For many people, David Bowie was the archetypical rock star. Bowie had hits across six decades and no fewer than 36 albums, 11 of which hit the number one spot across the world. Bowie was renowned as an improviser and an artist who constantly reinvented himself. Sadly, Bowie passed away back in January of this year, and his death has been marked by numerous artists, some more successfully than others, releasing tribute singles to the great man. Bowie was a multiple award winner across his long career, so it is safe to say that Bowie knows a thing or two about music.
According to the Guardian, Bowie’s longtime pianist Mike Garson has said that Bowie was a huge fan of the young New Zealand singer Lorde. It seems that Bowie wasn’t just a fan of Lorde — apparently he saw her as “the future of music.” Lorde was selected to perform the acclaimed tribute to Bowie at this year’s Brit awards, and Garson said that “she was the perfect choice.”
“David really liked Lorde, and he felt like she was the future of music, and they had a few wonderful moments together. Some of David’s family members and David’s management had some suggestions she’d be the right one. They wanted to bring the next generation in.”
Bowie’s son, Duncan Jones, appreciated Lorde’s performance, tweeting afterwards that the tribute was “just… beautiful. Thank you.”
NME report that Garson was effusive in his praise of Lorde’s performance of Bowie’s “Life on Mars.”
“It was an amazing, momentous experience, and she really did justice to him. She was so nervous. She actually said if she didn’t sing the song to David, she couldn’t have gotten through it.”
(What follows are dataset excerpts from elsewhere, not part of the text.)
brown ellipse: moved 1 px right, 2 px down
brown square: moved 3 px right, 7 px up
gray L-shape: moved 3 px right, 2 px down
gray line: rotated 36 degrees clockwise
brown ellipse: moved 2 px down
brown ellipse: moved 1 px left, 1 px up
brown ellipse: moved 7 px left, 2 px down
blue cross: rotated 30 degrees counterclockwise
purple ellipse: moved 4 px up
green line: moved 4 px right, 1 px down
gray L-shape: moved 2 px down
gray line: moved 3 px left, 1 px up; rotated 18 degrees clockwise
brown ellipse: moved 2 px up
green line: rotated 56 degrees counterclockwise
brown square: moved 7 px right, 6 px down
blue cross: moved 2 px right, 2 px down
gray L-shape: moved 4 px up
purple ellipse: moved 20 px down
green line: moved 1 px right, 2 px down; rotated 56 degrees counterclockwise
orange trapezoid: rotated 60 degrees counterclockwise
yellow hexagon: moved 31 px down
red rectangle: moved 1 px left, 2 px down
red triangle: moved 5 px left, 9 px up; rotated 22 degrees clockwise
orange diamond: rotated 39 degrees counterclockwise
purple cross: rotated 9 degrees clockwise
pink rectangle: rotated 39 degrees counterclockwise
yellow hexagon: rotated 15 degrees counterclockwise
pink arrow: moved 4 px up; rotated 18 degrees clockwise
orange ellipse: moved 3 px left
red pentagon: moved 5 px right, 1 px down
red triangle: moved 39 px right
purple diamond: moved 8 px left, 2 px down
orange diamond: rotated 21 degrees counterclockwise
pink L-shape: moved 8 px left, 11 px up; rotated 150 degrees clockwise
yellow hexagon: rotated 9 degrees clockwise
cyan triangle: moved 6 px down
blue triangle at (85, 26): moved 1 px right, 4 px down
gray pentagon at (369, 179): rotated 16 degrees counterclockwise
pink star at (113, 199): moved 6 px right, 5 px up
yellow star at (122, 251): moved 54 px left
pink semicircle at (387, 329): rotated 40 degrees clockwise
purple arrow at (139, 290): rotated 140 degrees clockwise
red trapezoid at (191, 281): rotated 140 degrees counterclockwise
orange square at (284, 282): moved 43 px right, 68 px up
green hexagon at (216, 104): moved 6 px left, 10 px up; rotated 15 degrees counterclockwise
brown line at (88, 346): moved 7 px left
While Bowie may have passed from us, his musical legacy has not and probably never will. Ultimate Classic Rock reveal that an unreleased Bowie track from 1970 has surfaced and is available as a free download as a tribute to Bowie’s career. The song, called “To Be Love,” was recorded by Bowie in 1970 but was never released. The songwriter and engineer Ron de Strulle uncovered the song, recorded in L.A., and has made it available as a free download at Mind Body Network.
De Strulle apparently cut five demos with Bowie at a time when Bowie’s management was hawking him around the major labels. He reveals that Bowie wanted to create a variety of signature styles that would demonstrate his versatility to the labels.
“David brought ideas and lyrics and we cut some rough tracks. If I played a few bars on the keyboard, he could see the whole picture and he could integrate it into his own work.
“David could pick up an instrument and play anything. He would say ‘I never played this instrument before,’ and then he would cut loose and play. Pure genius.”
Apparently, Bowie’s musical talent even extended to playing the drums. Bowie came up with a rhythm that he thought would be perfect for “To Be Love.” De Strulle says that Bowie loved the simplicity of the songs chords and melodies and said that it “brought Billie Holiday into the 1970s.”
During that trip to L.A., Bowie signed with RCA and went on to release no fewer than 11 albums in 10 years on that label. Many would argue that these were Bowie’s most creative years, and during that decade, Bowie released what are now regarded as seminal albums. Hunky Dory, Ziggy Stardust, and Aladdin Sane were released back-to-back during those early RCA years.
In comparison to Bowie, Lorde has released a solitary album, 2013’s Pure Heroine. It seems barely credible that on the strength of that album, Lorde has won 31 major industry awards from an incredible 82 nominations.
It is clear that Lorde is a very highly-regarded newcomer, but if she is ever to approach the stature of David Bowie in the music industry, she has more than a little catching up to do.